The second objection involves the close interrelationship between curriculum, teaching and assessment in schools. It is perfectly rational for teachers to prioritise those parts of the curriculum which count towards final qualification grades. If we rely only on terminal written examinations, we are more likely to teach our students examination strategies and teach in a way which prepares them for the demands of the examination. Conversely, if we include the outcomes of investigative fieldwork within the assessment framework for a qualification, we provide a valuable opportunity to professionally develop teachers – they will provide students with more and better fieldwork opportunities, give diagnostic advice and be concerned with their own professional knowledge and skills.

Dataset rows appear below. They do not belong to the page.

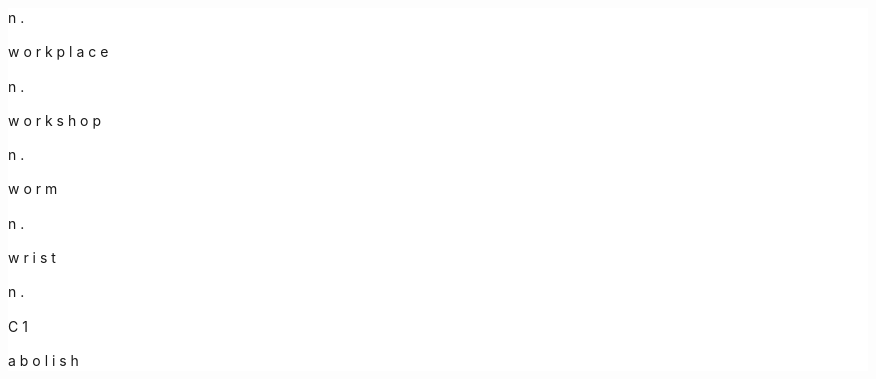 n
.
 
w
o
r
k
p
l
a
c
e
 
n
.
 
w
o
r
k
s
h
o
p
 
n
.
 
w
o
r
m
 
n
.
 
w
r
i
s
t
 
n
.
 
C
1
 
a
b
o
l
i
s
h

So the potential impacts on the quality and quantity of fieldwork in the future are profound. If the DfE relies on a signed letter to ‘ensure’ fieldwork takes place, the rationale for extended or frequent field visits at GCSE will be removed. If exam questions are added to the equation, then we are likely to see more drilling of fieldwork techniques (for which the school grounds are just as good as an unfamiliar location) and rote learning of the knowledge and understanding which may come up in the exam. This is an outcome that the Geographical Association (GA) is working vigorously to avoid. I can think of no better way to finish this article than by quoting a teacher who felt moved recently to write to Ofqual: “We are in great danger of valuing only what we feel is easy to measure, not working out how to measure what is truly valuable.”
“Geography wants to take children outside the school and into the streets and fields; it wants to take the keyboard tappers out of their gloomy offices and into the rain or sunshine.”